Araştırmaya göre Branyas’ın uzun ömrü, yarı yarıya genetik faktörlere ve sağlıklı yaşam alışkanlıklarına dayanıldığı söyleniyor.
ABD doğumlu ve İspanya’da yaşayan Branyas Morera, 2024 yılında 117 yaşında hayatını kaybetmişti. Barselona’daki Josep Carreras Lösemi Araştırma Enstitüsü, Branyas’ın genomunu inceledi ve bulgular Cell Reports Medicine dergisinde yayımlandı.
Araştırmayı yürüten Dr. Manel Esteller, Branyas’ın yaşlanmaya bağlı hastalıklara karşı koruyucu gen varyasyonlarına sahip olduğunu ifade etti. Bunlar arasında bağışıklık sistemini güçlendiren, beyin sağlığını destekleyen ve yağ metabolizmasını düzenleyen genler ön plana çıktı.
SAĞLIKLI YAŞAM ETKİSİ
Genetik avantajların yanı sıra, Branyas’ın yaşam tarzı da uzun ömrünü destekledi. Hiç sigara veya alkol kullanmadı, kırsalda yaşadı, her gün bir saat yürüyüş yaptı ve Akdeniz tarzı beslenme uyguladı.

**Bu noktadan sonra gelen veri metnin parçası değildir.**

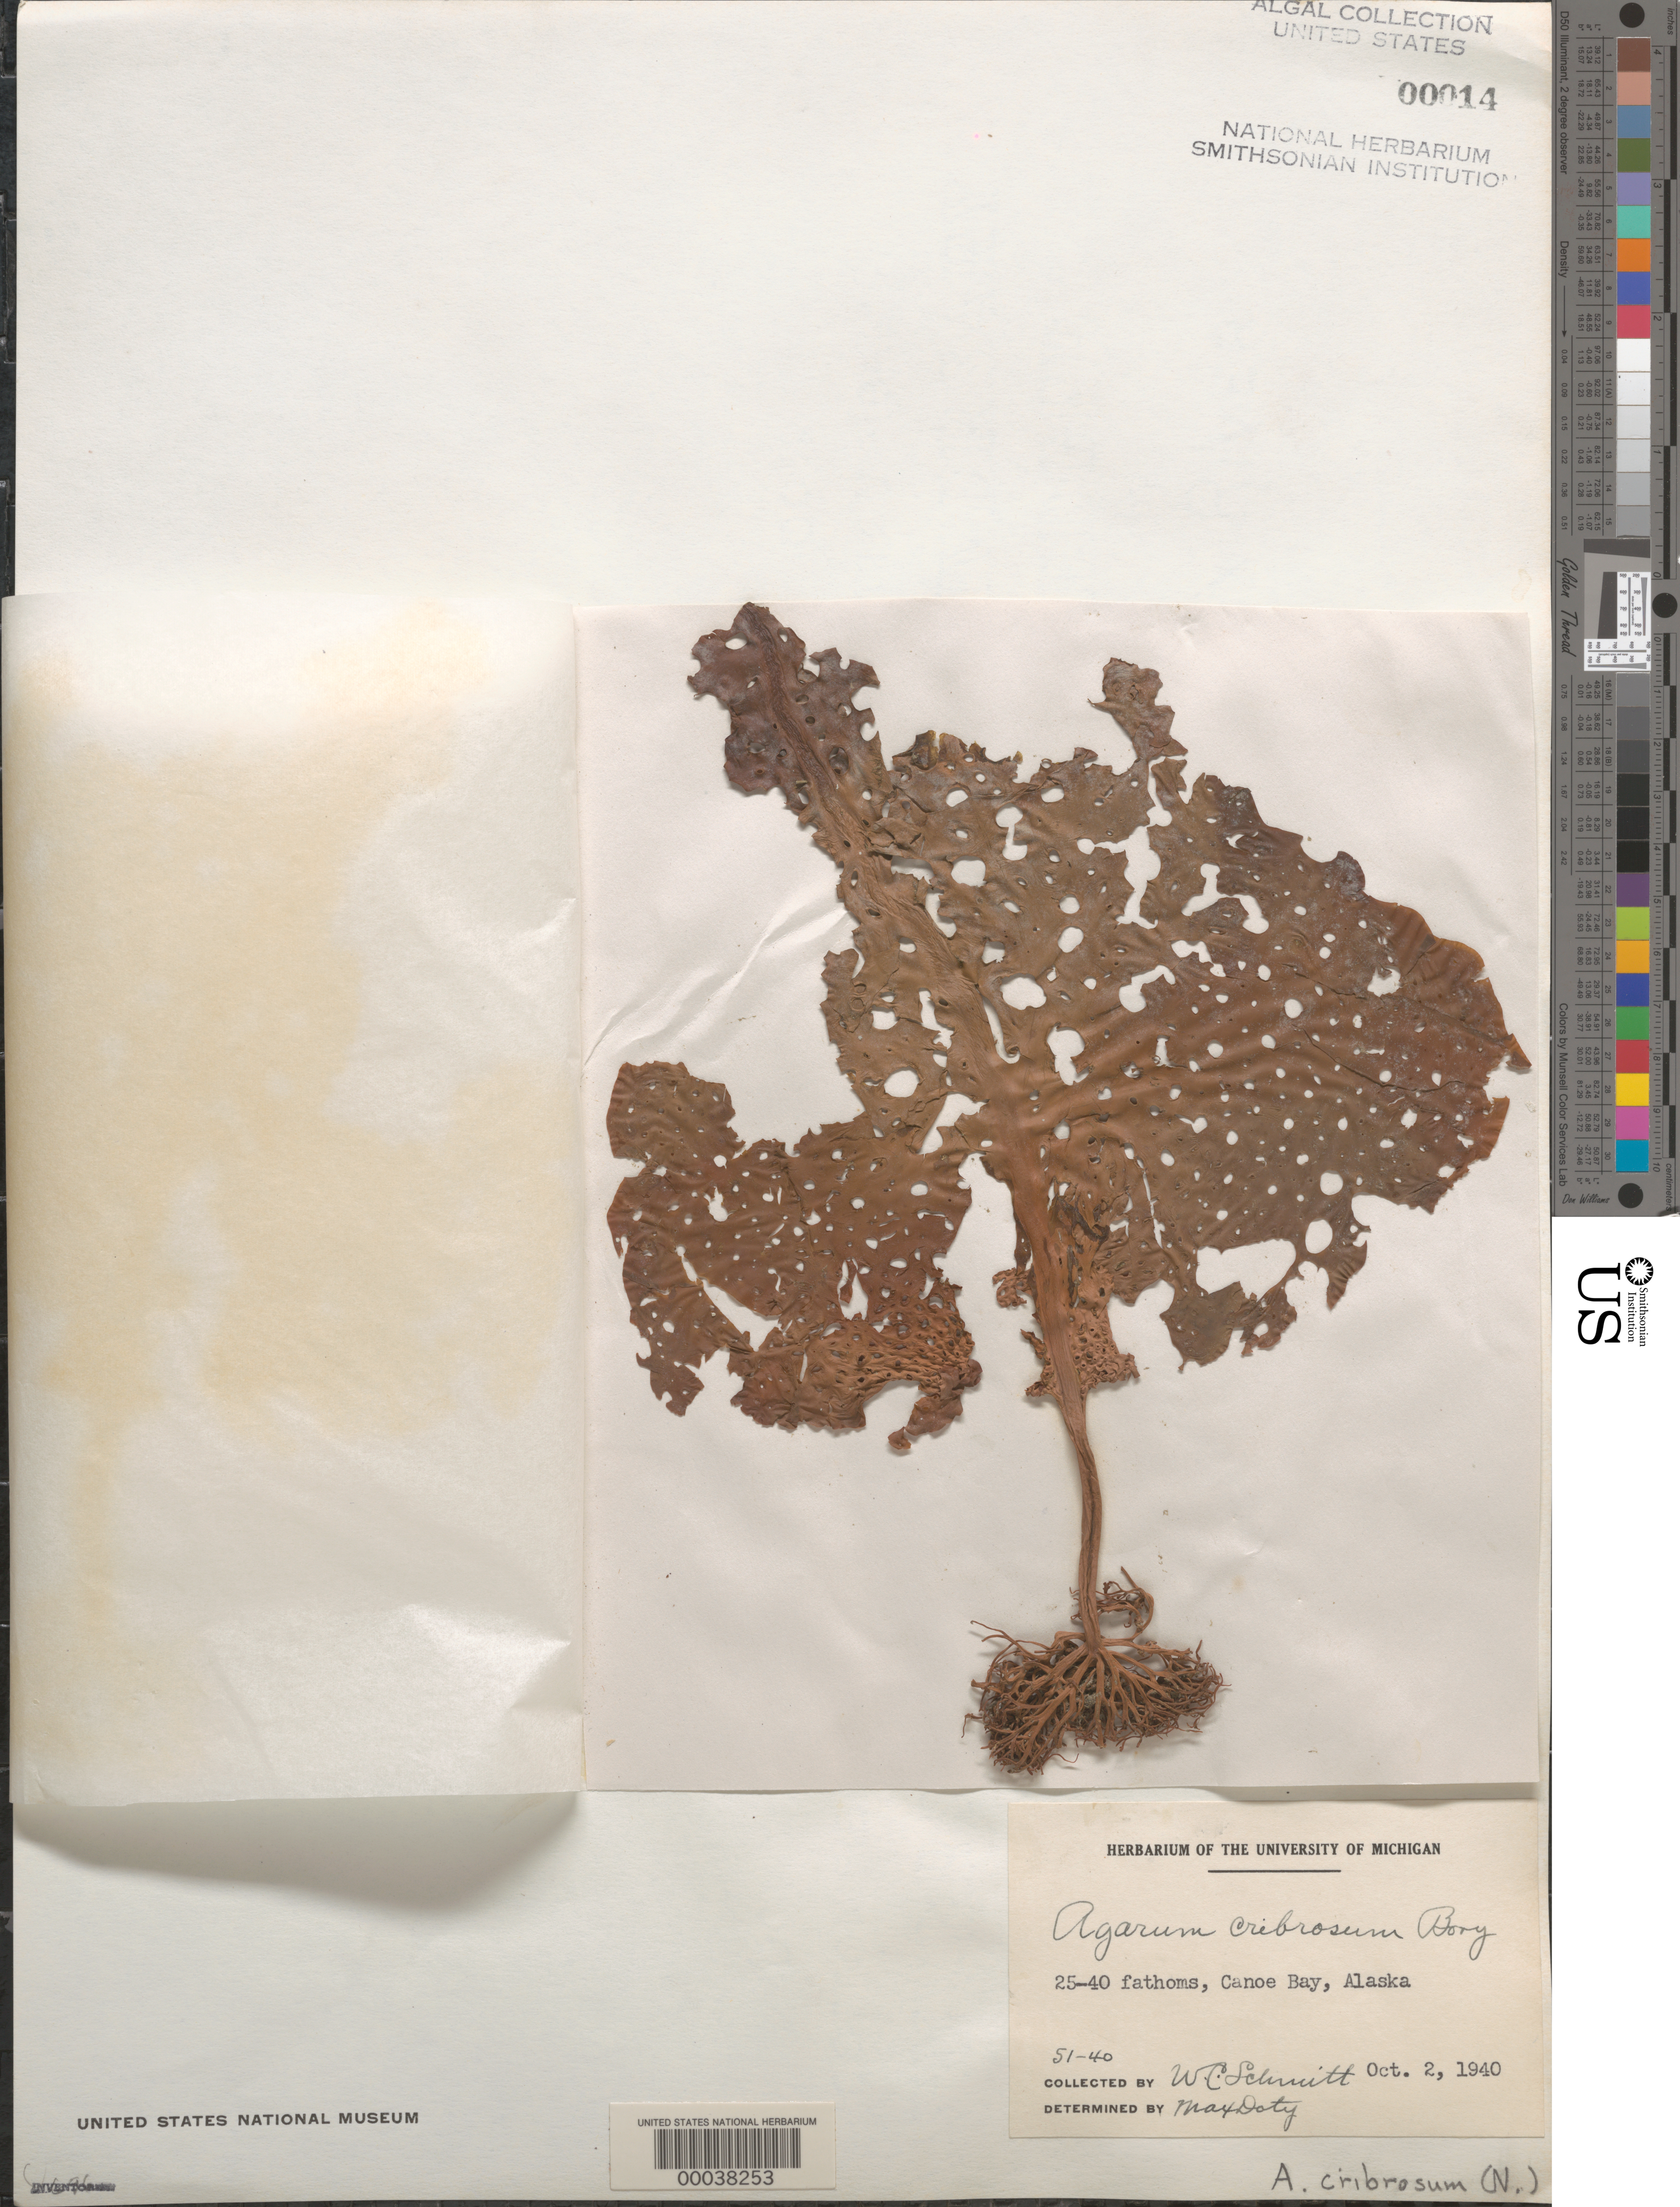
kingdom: Chromista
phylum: Ochrophyta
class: Phaeophyceae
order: Laminariales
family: Costariaceae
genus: Agarum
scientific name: Agarum clathratum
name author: Dumortier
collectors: W. L. Schmitt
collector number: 51-40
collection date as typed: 02 Oct 1940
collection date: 1940-10-02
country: United States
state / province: Alaska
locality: Canoe Bay, southwestern Alaska Peninsula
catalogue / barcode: US 14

Araştırmada dikkat çeken bir detay, Branyas’ın günlük üç porsiyon yoğurt tüketimi oldu. Bu alışkanlık bağırsak mikrobiyotasını genç tuttu ve iltihap seviyelerini düşük tuttu. Ancak uzmanlar, yoğurdun tek başına mucize yaratmadığını; genel yaşam koşullarının bağırsak sağlığını desteklediğini vurguluyor.
YAŞLILIK VE HASTALIK FARKI
Bilim insanları, Branyas’ın örneğinin, yaşlılığın her zaman sağlık kaybı anlamına gelmediğini gösterdiğini belirtiyor. King’s College London’dan Prof. Claire Steves, “Yaşlılıkla hastalık aynı şey değil, biyolojik mekanizmalarla değiştirilebilir” dedi.
Araştırmacılar, sağlıklı yaşlanmayı sağlayan gen ve proteinlerin belirlenmesinin ileride yeni tedavilere kapı aralayabileceğini düşünüyor. Dr. Esteller, amaçlarının herkesin 117 yaşına ulaşması olmadığını, ancak yaşlılık döneminde hastalık ve acıların mümkün olduğunca kısa tutulmasının hedeflendiğini açıkladı.